What to do:
Copy nothing but the text: repeat each entry exactly and drop the images.

Information given:
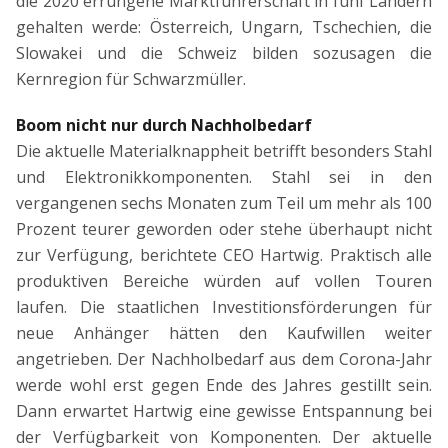
die 2020 errungene Marktführerschaft in fünf Ländern
gehalten werde: Österreich, Ungarn, Tschechien, die
Slowakei und die Schweiz bilden sozusagen die
Kernregion für Schwarzmüller.
Boom nicht nur durch Nachholbedarf
Die aktuelle Materialknappheit betrifft besonders Stahl
und Elektronikkomponenten. Stahl sei in den
vergangenen sechs Monaten zum Teil um mehr als 100
Prozent teurer geworden oder stehe überhaupt nicht
zur Verfügung, berichtete CEO Hartwig. Praktisch alle
produktiven Bereiche würden auf vollen Touren
laufen. Die staatlichen Investitionsförderungen für
neue Anhänger hätten den Kaufwillen weiter
angetrieben. Der Nachholbedarf aus dem Corona-Jahr
werde wohl erst gegen Ende des Jahres gestillt sein.
Dann erwartet Hartwig eine gewisse Entspannung bei
der Verfügbarkeit von Komponenten. Der aktuelle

Problem solution:
die 2020 errungene Marktführerschaft in fünf Ländern
gehalten werde: Österreich, Ungarn, Tschechien, die
Slowakei und die Schweiz bilden sozusagen die
Kernregion für Schwarzmüller.
Boom nicht nur durch Nachholbedarf
Die aktuelle Materialknappheit betrifft besonders Stahl
und Elektronikkomponenten. Stahl sei in den
vergangenen sechs Monaten zum Teil um mehr als 100
Prozent teurer geworden oder stehe überhaupt nicht
zur Verfügung, berichtete CEO Hartwig. Praktisch alle
produktiven Bereiche würden auf vollen Touren
laufen. Die staatlichen Investitionsförderungen für
neue Anhänger hätten den Kaufwillen weiter
angetrieben. Der Nachholbedarf aus dem Corona-Jahr
werde wohl erst gegen Ende des Jahres gestillt sein.
Dann erwartet Hartwig eine gewisse Entspannung bei
der Verfügbarkeit von Komponenten. Der aktuelle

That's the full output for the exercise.